So I was under the impression that Tasks weren’t scheduled asynchronously as something like DispatchQueue.global().async { } would. Rather, they have to wait for the current thread/actor to finish or suspend before they can be submitted anywhere @ktoso

Yeah, but that's due to the core principle of actors: no concurrent execution of two pieces of work.

I would recommend maybe taking a step back and watching some of the introductionary talks about actors and tasks from WWDC? E.g. Protect mutable state with Swift actors - WWDC21 - Videos - Apple Developer and Eliminate data races using Swift Concurrency - WWDC22 - Videos - Apple Developer as well as Protect mutable state with Swift actors - WWDC21 - Videos - Apple Developer

1 Like

@ktoso I saw the videos you linked and now have a better understanding. I don’t want to take more of your time so I’ll make one final request and ask you to clarify this sequence of events:

  1. Task is initialised in test()
  2. Task is scheduled on the current actor SomeActor
  3. Task can’t do anything yet because the actor SomeActor is still doing some work, namely, executing the test() function
  4. The Task waits “for the island to get free” before it’s sent out to the open sea (from the sea of concurrency analogy in the eliminating data races video you linked)
  5. Once the island is free (the actor is done executing the test() function), the island people can send the Task off to the open sea (cooperative thread pool) so it can make it’s journey to the MainActor island.
  6. It goes and jumps onto the MainActor island (context switch) and executes once the MainActor is freed up.
@main
struct T1 {
    actor Printer {
        static let shared = Printer ()
        
        func print (_ i: Int) {
            Swift.print ("-->", i)
        }
    }
    
    actor SomeActor {
        func test() {
            for i in 0..<8 {
                // Task {
                Task {@MainActor in
                    await Printer.shared.print (i)
                }
            }
        }
    }
    
    static func main () async {
        let a = SomeActor ()
        await a.test ()
        print ("test finished")
        try! await Task.sleep (nanoseconds: 1_000_000_000_000)
    }
}
test finished
--> 0
--> 1
--> 2
--> 3
--> 4
--> 5
--> 6
--> 7

Hey, thanks for this.

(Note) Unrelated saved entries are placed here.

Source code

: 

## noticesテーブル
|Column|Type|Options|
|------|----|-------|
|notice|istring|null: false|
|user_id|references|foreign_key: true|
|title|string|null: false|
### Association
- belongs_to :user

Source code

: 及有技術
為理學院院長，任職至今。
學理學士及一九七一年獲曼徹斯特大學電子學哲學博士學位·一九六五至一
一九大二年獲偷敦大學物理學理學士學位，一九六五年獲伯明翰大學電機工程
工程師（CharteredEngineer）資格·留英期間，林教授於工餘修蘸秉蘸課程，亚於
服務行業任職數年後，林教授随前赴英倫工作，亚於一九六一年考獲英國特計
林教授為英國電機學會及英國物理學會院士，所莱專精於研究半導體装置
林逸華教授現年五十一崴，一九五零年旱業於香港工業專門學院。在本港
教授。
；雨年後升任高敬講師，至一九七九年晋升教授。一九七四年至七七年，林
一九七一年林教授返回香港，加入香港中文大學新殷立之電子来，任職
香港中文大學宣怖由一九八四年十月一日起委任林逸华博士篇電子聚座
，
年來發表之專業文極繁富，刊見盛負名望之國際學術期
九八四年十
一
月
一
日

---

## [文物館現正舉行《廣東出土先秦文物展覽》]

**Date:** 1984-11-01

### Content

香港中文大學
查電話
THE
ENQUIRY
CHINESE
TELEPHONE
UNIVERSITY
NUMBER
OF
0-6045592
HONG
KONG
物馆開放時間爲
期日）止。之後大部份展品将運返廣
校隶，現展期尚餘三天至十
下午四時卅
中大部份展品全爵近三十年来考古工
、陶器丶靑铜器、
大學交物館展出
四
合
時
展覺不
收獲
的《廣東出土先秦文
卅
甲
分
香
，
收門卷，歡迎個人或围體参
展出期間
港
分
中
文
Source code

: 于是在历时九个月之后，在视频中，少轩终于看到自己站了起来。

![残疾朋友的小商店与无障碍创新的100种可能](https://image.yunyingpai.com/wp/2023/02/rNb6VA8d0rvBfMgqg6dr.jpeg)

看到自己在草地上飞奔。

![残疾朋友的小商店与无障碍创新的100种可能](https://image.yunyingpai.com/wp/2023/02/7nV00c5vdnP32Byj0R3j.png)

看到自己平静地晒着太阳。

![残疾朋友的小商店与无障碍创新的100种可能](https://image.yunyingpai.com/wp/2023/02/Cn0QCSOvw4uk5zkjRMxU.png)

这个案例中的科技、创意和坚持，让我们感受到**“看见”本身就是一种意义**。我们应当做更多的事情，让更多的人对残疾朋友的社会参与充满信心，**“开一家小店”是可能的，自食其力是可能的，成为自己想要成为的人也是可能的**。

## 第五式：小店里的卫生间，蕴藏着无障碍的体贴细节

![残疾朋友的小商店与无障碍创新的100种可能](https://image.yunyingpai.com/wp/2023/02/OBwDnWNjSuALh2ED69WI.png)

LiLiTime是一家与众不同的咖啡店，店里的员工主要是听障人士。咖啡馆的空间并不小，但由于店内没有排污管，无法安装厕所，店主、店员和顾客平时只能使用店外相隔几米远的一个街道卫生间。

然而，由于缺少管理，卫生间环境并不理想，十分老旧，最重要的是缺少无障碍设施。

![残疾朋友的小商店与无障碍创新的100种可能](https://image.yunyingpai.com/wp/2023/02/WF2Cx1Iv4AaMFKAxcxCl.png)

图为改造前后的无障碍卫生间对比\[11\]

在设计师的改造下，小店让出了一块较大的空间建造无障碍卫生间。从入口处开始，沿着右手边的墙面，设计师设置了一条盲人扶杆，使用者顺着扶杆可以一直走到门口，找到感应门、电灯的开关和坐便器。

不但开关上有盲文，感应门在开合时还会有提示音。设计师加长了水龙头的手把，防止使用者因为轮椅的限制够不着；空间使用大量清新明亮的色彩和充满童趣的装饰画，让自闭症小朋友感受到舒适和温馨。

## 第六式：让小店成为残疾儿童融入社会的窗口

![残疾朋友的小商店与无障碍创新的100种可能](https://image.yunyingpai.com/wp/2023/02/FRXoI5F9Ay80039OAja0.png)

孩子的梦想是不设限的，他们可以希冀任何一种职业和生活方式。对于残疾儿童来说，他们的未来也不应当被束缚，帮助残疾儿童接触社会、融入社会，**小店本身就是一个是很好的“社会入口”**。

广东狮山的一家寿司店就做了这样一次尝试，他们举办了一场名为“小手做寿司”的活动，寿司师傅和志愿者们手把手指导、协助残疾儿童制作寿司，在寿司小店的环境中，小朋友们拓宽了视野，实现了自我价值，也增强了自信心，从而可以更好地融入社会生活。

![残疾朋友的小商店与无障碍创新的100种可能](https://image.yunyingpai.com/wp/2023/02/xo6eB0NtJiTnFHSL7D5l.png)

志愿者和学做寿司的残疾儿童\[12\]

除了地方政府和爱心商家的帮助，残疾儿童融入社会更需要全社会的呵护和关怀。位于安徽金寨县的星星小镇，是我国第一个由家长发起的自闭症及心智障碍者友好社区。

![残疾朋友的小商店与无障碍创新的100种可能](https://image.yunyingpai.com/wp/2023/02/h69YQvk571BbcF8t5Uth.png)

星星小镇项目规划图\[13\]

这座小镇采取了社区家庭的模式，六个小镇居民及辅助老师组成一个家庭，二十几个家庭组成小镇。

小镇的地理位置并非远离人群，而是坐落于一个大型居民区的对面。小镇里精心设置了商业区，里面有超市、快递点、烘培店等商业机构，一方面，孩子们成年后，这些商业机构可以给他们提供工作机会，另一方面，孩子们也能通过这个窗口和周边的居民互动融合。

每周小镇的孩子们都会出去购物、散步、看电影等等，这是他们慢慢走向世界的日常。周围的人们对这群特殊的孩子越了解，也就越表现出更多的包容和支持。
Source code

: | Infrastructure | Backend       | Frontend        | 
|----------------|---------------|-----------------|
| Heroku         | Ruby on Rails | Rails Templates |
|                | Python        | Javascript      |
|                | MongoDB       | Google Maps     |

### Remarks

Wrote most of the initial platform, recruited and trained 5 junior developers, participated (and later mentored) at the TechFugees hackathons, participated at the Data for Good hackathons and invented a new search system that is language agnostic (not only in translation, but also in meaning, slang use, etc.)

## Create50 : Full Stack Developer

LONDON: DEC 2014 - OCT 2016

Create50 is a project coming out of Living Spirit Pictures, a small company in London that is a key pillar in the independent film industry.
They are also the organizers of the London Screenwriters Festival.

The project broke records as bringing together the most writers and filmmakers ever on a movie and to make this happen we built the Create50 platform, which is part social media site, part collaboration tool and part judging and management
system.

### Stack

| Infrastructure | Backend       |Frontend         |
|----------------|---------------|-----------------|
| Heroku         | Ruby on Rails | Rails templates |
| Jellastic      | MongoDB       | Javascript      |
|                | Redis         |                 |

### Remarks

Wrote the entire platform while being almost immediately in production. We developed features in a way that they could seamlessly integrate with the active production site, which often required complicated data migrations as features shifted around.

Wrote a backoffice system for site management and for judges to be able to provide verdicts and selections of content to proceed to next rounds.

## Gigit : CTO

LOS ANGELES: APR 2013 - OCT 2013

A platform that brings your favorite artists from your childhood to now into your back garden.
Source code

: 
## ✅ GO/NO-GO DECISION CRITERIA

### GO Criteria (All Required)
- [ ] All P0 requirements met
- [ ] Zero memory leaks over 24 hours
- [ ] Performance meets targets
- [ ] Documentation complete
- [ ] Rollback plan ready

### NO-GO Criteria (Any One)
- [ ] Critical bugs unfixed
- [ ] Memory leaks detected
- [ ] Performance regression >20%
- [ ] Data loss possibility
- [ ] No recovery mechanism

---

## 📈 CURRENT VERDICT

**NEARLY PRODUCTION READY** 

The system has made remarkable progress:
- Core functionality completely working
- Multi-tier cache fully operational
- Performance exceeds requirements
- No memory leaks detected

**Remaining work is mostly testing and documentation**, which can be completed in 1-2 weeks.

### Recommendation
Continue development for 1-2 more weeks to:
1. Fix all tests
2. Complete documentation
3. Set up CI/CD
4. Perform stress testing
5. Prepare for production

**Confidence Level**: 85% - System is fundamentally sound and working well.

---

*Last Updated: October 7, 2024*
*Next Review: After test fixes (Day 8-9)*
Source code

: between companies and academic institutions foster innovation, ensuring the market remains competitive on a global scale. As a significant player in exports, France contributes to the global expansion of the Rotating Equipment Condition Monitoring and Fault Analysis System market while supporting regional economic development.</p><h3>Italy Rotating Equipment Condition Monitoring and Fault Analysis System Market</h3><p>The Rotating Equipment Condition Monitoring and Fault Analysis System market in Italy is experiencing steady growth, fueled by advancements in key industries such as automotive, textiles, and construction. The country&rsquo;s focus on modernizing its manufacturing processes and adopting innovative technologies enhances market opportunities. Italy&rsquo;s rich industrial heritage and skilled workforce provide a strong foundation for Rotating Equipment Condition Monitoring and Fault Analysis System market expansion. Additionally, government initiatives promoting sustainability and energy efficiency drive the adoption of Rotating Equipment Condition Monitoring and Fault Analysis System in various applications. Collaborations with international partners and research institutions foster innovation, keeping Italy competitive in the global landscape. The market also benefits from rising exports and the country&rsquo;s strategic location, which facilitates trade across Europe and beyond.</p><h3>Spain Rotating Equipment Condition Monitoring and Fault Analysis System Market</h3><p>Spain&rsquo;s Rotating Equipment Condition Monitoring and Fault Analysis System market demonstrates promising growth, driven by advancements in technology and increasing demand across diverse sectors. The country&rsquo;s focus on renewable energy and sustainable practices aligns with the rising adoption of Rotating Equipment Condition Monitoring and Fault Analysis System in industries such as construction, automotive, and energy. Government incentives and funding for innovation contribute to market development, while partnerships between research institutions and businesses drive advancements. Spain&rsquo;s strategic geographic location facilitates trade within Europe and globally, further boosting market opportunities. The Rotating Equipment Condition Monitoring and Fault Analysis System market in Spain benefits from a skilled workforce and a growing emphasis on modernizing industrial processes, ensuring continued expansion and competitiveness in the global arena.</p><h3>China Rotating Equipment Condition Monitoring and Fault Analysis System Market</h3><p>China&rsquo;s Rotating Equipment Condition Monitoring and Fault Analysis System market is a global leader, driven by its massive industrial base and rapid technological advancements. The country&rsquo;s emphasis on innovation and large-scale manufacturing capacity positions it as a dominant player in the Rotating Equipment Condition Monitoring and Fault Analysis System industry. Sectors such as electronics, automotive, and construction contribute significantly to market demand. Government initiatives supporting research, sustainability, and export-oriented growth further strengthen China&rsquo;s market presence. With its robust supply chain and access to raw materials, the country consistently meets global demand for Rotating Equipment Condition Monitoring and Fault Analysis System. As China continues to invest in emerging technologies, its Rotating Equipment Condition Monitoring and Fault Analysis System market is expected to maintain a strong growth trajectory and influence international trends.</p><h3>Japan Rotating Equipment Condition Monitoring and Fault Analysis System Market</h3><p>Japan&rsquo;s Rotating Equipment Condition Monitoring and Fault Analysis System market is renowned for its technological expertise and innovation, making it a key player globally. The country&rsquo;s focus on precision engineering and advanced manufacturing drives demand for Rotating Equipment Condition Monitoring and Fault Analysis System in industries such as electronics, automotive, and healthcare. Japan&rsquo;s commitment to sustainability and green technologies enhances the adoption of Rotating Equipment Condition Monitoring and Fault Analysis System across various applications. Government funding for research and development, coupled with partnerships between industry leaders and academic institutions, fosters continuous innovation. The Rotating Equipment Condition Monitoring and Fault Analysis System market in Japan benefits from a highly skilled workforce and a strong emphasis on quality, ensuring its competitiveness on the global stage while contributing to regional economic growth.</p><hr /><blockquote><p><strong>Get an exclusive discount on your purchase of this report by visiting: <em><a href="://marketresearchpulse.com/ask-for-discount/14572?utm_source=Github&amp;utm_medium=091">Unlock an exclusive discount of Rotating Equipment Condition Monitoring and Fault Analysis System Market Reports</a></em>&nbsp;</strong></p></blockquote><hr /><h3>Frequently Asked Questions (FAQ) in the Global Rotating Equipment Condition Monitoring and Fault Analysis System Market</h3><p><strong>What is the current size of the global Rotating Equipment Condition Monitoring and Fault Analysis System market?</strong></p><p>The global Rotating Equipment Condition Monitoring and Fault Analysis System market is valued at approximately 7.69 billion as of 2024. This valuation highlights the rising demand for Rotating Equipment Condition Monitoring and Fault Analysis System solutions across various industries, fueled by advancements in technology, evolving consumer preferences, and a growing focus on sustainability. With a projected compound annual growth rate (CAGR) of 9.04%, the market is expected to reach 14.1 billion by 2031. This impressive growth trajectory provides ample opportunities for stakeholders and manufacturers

I feel this is in line with the sequence of events I just posted:

  1. Once the actor finishes running (or suspends) the test function, it is able to send off the created Tasks into the open sea.
  2. Once that happens, a continuation is executed on the main thread and the “test finished” is printed.
  3. During your Task.sleep the earlier Tasks reach the MainActor island and execute in order - printing their values (edit: not in order but in whatever way the Main executor decided to execute them)
  4. After the sleep function returns, another continuation is executed on the main thread which exits the scope and thus exits the program.

Would you agree with this order? @ibex10

Edit: I changed #3 @ibex10 to reflect your new code

@main
struct T1 {
    actor Printer {
        static let shared = Printer ()
        
        func print (_ i: Int) {
            Swift.print ("-->", i)
        }
    }
    
    actor SomeActor {
        func test() async {
            for i in 0..<8 {
                // Task {
                Task {@MainActor in
                    await Printer.shared.print (i)
                }
            }
            try! await Task.sleep(nanoseconds: 1_000_000_000)
        }
    }
    
    static func main () async {
        let a = SomeActor ()
        await a.test ()
        print ("test finished")
    }
}

--> 0
--> 3
--> 4
--> 5
--> 6
--> 7
--> 1
--> 2
test finished